Yes, so I guess if statins don’t work for some people, they might need more aggressive lipid-lowering treatments or other therapies. Blood pressure medication also affects the cells of the vascular wall. Anti-inflammatory drugs are definitely going to be important; they are already in clinical trials, and we’re going to see more and more of them being used, particularly in secondary prevention, but also in primary prevention.
And then there are future drugs. It’s hard to predict what those will be. Ideally, if we want to move fast, we hope that some drugs already on the market could be repurposed and tailored for these indications. But it might also require the design of entirely new drugs that target vascular changes.
- We know that lifestyle factors like diet or stress can affect how our genes behave. Can unhealthy habits cause long-lasting changes in our cells that increase heart disease risk later in life?
Oh, absolutely, yes. About half of the risk for coronary disease is mediated through genetics and the other half through lifestyle. So definitely, the best prevention at the population level would be for everyone to exercise more and eat healthily.
- It’s easy to say.
Exactly, it’s easy to say. Unfortunately, it seems just easier to take drugs. That is probably the problem. But we are facing a massive epidemic of obesity, for example, and finding ways to control that and improve people’s lifestyles would have a tremendous effect on health and also on the economy.
What is also needed are studies that look at the interaction between genetics and environment. They clearly interact, but we are not yet able to fully understand how lifestyle and genes work together in health and disease.
- Since five years ago, we have medical treatments for obesity. Some people believe the solution is just taking the drug, without changing diet or lifestyle. Do you think these drugs could improve the situation in the long term?
I don’t necessarily have a definite answer to that, but I think these drugs are definitely going to make a big change, and we’re going to see a major decrease in obesity because of them. But does that mean people will use these drugs long-term? Currently, that seems likely, because it’s easier to take a drug than to change lifestyle. Of course, that’s not an ideal solution, and it really shows that we still need strong public health efforts to support healthier lifestyles and prevent obesity in the first place.

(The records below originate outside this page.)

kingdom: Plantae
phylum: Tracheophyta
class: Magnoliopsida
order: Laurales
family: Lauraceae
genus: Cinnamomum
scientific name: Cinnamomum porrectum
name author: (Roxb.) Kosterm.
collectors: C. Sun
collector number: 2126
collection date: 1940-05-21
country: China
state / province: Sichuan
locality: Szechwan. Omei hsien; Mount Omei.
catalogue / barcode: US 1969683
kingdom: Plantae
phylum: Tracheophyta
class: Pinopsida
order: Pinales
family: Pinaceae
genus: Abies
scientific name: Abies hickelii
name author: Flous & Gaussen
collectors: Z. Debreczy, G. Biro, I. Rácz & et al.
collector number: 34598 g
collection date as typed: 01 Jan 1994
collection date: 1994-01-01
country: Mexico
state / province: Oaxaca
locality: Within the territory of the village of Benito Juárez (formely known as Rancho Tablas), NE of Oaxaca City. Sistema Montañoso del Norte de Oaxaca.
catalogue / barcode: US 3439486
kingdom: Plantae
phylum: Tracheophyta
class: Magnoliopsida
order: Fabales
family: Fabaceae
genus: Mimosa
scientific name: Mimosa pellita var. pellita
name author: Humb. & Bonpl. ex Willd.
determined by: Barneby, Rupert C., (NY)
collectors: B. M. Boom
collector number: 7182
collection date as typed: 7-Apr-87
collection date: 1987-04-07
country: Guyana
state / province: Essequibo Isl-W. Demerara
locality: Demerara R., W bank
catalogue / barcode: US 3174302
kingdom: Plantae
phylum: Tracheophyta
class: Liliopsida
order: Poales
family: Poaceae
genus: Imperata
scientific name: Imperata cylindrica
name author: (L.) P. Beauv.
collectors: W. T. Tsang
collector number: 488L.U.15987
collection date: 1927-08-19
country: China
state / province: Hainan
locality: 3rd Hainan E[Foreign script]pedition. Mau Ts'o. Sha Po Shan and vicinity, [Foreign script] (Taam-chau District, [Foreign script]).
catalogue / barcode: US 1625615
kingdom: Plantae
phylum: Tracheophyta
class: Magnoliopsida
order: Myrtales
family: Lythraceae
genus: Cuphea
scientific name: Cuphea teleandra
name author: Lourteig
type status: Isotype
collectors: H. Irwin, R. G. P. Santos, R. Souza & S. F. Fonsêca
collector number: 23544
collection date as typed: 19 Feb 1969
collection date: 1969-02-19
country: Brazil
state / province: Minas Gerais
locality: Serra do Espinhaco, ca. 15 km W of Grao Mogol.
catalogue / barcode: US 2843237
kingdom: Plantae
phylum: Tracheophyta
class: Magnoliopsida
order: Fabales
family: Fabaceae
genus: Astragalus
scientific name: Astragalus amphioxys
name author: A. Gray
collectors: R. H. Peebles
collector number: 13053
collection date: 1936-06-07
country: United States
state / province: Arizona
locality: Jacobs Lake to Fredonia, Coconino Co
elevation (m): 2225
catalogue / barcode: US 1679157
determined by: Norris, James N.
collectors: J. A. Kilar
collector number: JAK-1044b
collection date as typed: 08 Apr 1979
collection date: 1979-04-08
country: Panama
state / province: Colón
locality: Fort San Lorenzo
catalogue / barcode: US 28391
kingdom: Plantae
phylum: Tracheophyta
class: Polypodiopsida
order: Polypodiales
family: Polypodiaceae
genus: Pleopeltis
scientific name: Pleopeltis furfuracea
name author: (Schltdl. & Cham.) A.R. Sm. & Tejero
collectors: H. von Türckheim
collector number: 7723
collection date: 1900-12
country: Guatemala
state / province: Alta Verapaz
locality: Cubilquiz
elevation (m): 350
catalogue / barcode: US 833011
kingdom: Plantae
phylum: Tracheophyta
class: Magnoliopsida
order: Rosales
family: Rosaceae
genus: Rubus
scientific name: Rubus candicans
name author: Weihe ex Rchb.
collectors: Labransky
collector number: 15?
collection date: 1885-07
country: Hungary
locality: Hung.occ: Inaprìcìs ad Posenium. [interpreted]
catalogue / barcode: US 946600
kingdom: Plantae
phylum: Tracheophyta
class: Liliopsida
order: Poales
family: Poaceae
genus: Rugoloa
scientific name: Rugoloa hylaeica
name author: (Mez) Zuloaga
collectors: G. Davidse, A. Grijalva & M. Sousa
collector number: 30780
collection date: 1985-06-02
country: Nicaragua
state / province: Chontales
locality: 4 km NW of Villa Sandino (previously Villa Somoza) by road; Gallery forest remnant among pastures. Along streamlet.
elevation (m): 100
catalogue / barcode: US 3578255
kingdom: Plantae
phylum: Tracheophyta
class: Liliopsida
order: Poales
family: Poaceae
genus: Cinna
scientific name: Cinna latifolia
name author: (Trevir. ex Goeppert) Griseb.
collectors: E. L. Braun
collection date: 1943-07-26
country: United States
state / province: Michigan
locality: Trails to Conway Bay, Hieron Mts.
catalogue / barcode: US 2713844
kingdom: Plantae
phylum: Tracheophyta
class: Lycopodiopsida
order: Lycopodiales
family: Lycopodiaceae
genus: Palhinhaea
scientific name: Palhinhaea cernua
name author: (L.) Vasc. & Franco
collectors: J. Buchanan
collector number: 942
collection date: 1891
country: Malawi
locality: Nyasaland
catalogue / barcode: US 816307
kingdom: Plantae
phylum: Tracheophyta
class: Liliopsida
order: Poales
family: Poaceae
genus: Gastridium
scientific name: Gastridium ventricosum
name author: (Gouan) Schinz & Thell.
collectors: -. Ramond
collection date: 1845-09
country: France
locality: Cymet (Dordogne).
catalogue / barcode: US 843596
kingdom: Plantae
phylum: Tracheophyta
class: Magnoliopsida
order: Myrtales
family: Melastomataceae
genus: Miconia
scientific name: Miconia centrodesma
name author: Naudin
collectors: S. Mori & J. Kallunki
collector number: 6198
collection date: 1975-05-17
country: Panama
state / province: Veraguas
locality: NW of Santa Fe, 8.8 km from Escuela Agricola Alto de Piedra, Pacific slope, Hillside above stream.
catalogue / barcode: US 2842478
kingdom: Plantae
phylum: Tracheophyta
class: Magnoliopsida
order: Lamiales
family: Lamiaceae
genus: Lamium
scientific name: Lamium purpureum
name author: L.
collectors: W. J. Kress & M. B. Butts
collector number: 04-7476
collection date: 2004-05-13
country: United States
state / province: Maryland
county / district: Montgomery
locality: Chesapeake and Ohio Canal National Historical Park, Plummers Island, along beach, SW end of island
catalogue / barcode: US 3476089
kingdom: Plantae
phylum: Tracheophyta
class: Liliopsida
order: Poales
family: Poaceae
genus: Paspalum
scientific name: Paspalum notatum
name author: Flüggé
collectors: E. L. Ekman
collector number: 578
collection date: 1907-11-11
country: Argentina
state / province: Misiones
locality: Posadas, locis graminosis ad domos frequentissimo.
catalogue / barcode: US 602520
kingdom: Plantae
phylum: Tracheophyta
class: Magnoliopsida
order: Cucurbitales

I don’t personally work with these obesity drugs, but I do see that they are transforming the field. These drugs also decrease cardiovascular disease risk at large, so there is huge potential for health benefits worldwide.
- Doctors have talked about personalized medicine for many years. Is personalized medicine for heart disease something we already have, or something for the future?
We don’t have it yet. People at high risk of coronary artery disease or stroke are treated with blood pressure medication and lipid-lowering therapy, but it’s not really personalized. Most patients receive similar treatments.
Personalized prevention would mean including polygenic risk scores, other omics layers and/or imaging data in risk evaluation. You would gather as much information as possible about a person and use that to guide treatment decisions. For example, someone with a high combined risk might benefit from starting statin therapy earlier—this is how personalization is currently envisioned.
In the future, we hope to have a broader range of drugs that act through different mechanisms. Then, based on a person’s genetic and clinical profile, we could assign the therapy from which they would benefit most — for example, an anti-inflammatory drug or a combination therapy. But we’re not there yet unfortunately. Also, because atherosclerosis arises from many interacting factors and partly unpredictable processes, risk prediction will likely never be perfectly precise.